Making Databricks Auto Loader Work for You
If you’re using Databricks to manage data ingestion, keep these things in mind so that you can create maximum value for your clients:
- Data discovery: Since Databricks Auto Loader automatically detects new data files as they arrive in the data lake, it eliminates the need for manual scanning thus saving time while ensuring no data goes unnoticed.
- Automatic schema inference: The Auto Loader can automatically infer the schema of incoming files based on the file format and structure. It also supports changes in the schema. This means that you can choose to drop new columns, fail on change, or rescue new columns and store them separately. It facilitates smooth data ingestion without delays during schema changes. There’s also no need to define the schema manually, making the loading process more seamless and less error-prone.
- Parallel processing: Databricks Auto Loader is designed to load data into target tables in parallel.
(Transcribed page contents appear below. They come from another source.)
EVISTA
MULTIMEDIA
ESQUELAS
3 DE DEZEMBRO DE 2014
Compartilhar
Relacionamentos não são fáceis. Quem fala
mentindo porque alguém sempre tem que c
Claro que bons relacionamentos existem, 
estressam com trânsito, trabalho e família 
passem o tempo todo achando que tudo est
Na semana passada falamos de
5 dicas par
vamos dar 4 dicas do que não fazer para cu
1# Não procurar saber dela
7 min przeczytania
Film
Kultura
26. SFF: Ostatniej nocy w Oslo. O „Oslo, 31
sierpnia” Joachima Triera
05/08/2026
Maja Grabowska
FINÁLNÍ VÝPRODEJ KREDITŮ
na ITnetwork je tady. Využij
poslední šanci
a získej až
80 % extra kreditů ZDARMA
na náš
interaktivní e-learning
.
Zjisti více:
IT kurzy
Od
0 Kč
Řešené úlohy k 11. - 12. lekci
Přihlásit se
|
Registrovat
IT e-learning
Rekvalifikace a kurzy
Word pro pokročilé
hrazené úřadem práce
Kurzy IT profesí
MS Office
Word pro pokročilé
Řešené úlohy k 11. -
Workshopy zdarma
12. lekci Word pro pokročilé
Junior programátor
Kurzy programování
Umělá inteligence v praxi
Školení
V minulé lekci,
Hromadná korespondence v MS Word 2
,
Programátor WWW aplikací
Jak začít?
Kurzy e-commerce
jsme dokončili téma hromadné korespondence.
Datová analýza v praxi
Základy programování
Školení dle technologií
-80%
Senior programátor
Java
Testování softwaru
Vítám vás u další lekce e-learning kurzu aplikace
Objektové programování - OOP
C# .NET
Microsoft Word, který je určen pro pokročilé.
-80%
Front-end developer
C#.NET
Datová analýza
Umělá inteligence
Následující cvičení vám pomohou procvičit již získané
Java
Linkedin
This will come in handy when you need to handle large volumes of data efficiently.
- Delta Lake integration: Databricks Auto Loader seamlessly integrates with Delta Lake – open-source data storage and management system optimized for data processing and analytics workloads. You can therefore access leverage Delta Lake’s unique features like ACID transactions, versioning, time travel, and more.
- Efficient job restarts: The Auto Loader stores metadata about the processed data in RocksDB as key-value pairs, enabling seamless job restarts without the need to log failures in the check-point location.
- Spark structured streaming: The Auto Loader leverages Spark structured streaming for immediate data processing, providing real-time insights.
- Flexible file identification: The Auto Loader provides two options for identifying new files – directory listing and file notification. The directory list mode allows the quick launching of an Auto Loader stream without additional permissions. At the same time, file notification and queue services eliminate the need for directory listing in cases of large input directories or unordered file volumes.
- Batch workloads compatibility: While the Auto Loader excels in streaming and processing hundreds of files, it can also be used for batch workloads. This eliminates the need for running continuous clusters. In addition, with check-pointing, you can start and stop streams efficiently. The Auto Loader can also be scheduled for regular batch loads using the trigger once option, leveraging all its features.
Data ingestion and processing are crucial milestones in the Data Management journey. While organizations can generate vast amounts of data, it’s important to ingest and process that data correctly for accurate insights. With services like Databricks, the data-loading process becomes simpler and more efficient, improving output accuracy and empowering organizations to make data-driven decisions.